## How to complete this task
Please repeat the lines below exactly. Begin with the line containing "T1_C_P1: begin" and go on through the line containing "data_out <= CV_C_P1;".

---- Extracted material

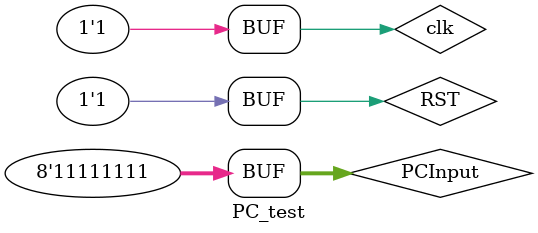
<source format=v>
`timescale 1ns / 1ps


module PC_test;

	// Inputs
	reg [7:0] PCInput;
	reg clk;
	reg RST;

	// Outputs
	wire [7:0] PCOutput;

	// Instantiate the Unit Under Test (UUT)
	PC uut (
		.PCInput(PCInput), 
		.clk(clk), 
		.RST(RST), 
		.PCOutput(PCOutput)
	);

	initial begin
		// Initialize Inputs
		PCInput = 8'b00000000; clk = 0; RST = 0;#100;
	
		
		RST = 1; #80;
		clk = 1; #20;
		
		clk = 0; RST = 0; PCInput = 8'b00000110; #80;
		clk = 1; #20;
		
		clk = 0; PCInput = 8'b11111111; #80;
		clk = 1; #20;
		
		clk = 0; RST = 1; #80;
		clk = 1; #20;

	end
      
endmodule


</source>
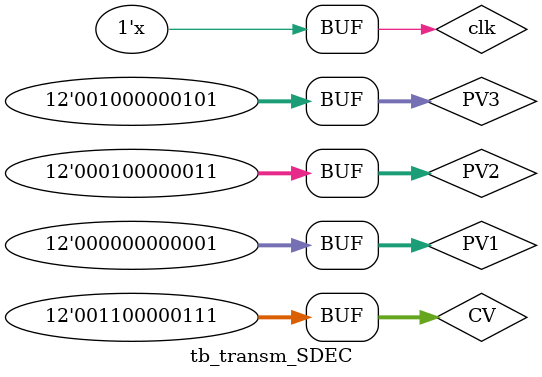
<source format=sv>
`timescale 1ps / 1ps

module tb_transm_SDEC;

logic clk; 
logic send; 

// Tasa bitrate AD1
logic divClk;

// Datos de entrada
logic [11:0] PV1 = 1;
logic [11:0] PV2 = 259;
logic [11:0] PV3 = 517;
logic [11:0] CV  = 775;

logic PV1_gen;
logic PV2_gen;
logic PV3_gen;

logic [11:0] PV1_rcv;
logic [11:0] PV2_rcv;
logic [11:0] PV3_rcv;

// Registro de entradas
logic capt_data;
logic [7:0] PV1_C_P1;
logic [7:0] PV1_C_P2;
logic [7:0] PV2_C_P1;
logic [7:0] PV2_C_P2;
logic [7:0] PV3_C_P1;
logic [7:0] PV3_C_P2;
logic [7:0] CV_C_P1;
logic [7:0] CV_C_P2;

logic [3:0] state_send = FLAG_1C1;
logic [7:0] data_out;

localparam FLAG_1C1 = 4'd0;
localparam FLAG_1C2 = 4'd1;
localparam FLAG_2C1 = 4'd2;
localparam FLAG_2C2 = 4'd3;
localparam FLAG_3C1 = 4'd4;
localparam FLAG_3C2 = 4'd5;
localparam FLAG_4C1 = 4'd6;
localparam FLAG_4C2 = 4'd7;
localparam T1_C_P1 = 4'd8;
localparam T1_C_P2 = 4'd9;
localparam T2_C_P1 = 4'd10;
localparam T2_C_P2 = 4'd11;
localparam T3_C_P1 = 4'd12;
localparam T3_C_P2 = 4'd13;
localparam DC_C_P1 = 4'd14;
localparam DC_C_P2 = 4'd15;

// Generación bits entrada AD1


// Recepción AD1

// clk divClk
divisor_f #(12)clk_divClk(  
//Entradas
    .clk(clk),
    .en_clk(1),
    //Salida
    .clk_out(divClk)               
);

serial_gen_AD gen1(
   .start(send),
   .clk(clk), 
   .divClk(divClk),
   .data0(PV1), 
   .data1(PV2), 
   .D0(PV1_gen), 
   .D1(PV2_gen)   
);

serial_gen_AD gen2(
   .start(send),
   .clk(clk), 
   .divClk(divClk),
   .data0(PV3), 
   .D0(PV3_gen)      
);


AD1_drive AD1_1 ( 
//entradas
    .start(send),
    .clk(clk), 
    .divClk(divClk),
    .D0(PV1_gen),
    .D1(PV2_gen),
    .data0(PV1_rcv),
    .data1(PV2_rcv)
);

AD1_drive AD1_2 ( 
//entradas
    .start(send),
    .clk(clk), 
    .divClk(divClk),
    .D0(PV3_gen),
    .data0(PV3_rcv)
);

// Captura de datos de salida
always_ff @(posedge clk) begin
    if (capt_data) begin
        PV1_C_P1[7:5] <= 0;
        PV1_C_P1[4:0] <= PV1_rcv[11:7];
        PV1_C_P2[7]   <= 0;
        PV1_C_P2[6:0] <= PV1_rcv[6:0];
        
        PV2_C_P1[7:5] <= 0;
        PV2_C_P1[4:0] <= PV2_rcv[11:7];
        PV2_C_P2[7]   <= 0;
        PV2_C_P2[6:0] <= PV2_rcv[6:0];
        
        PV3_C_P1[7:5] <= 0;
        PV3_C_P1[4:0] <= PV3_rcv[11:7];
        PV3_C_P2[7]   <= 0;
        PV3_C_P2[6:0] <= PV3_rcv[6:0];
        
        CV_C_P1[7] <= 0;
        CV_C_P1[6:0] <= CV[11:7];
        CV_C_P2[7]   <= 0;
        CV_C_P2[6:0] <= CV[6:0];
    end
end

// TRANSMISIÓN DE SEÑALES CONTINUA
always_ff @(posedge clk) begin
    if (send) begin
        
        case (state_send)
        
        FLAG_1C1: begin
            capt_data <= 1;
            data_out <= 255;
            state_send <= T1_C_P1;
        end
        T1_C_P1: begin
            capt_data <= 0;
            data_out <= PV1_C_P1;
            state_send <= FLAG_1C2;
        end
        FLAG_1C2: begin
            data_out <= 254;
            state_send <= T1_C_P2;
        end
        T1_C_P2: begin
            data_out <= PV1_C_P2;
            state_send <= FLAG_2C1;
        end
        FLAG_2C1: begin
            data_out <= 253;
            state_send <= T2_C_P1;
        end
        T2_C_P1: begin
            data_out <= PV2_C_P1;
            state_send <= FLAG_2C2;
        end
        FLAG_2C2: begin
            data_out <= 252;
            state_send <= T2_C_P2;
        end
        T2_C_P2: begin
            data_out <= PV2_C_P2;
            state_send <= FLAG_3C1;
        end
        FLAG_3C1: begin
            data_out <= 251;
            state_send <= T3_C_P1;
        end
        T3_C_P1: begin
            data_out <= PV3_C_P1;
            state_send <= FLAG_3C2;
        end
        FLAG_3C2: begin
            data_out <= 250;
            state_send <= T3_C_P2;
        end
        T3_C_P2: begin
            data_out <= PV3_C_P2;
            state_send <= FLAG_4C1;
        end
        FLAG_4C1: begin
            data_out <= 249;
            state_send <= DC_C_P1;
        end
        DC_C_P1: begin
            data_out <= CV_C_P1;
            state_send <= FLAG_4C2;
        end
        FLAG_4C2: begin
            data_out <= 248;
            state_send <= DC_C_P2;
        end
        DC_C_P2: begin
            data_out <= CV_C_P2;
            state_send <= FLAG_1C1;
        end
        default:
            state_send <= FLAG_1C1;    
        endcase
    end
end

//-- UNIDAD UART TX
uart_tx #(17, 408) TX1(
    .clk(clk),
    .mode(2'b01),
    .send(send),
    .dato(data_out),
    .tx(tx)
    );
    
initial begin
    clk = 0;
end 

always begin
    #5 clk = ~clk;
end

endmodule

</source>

--------
---- Extracted material

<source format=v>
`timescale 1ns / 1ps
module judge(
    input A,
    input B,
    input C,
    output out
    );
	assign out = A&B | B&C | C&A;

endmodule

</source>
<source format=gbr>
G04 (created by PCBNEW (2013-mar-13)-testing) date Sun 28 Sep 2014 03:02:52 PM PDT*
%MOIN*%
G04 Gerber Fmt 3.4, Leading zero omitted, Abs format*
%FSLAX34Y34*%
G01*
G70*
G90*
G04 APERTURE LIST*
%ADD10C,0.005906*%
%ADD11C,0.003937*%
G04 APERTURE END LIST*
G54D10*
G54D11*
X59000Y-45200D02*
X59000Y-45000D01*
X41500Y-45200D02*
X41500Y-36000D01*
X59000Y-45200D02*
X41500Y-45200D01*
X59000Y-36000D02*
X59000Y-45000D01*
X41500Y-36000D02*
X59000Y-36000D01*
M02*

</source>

--------

## Response for this exercise
        T1_C_P1: begin
            capt_data <= 0;
            data_out <= PV1_C_P1;
            state_send <= FLAG_1C2;
        end
        FLAG_1C2: begin
            data_out <= 254;
            state_send <= T1_C_P2;
        end
        T1_C_P2: begin
            data_out <= PV1_C_P2;
            state_send <= FLAG_2C1;
        end
        FLAG_2C1: begin
            data_out <= 253;
            state_send <= T2_C_P1;
        end
        T2_C_P1: begin
            data_out <= PV2_C_P1;
            state_send <= FLAG_2C2;
        end
        FLAG_2C2: begin
            data_out <= 252;
            state_send <= T2_C_P2;
        end
        T2_C_P2: begin
            data_out <= PV2_C_P2;
            state_send <= FLAG_3C1;
        end
        FLAG_3C1: begin
            data_out <= 251;
            state_send <= T3_C_P1;
        end
        T3_C_P1: begin
            data_out <= PV3_C_P1;
            state_send <= FLAG_3C2;
        end
        FLAG_3C2: begin
            data_out <= 250;
            state_send <= T3_C_P2;
        end
        T3_C_P2: begin
            data_out <= PV3_C_P2;
            state_send <= FLAG_4C1;
        end
        FLAG_4C1: begin
            data_out <= 249;
            state_send <= DC_C_P1;
        end
        DC_C_P1: begin
            data_out <= CV_C_P1;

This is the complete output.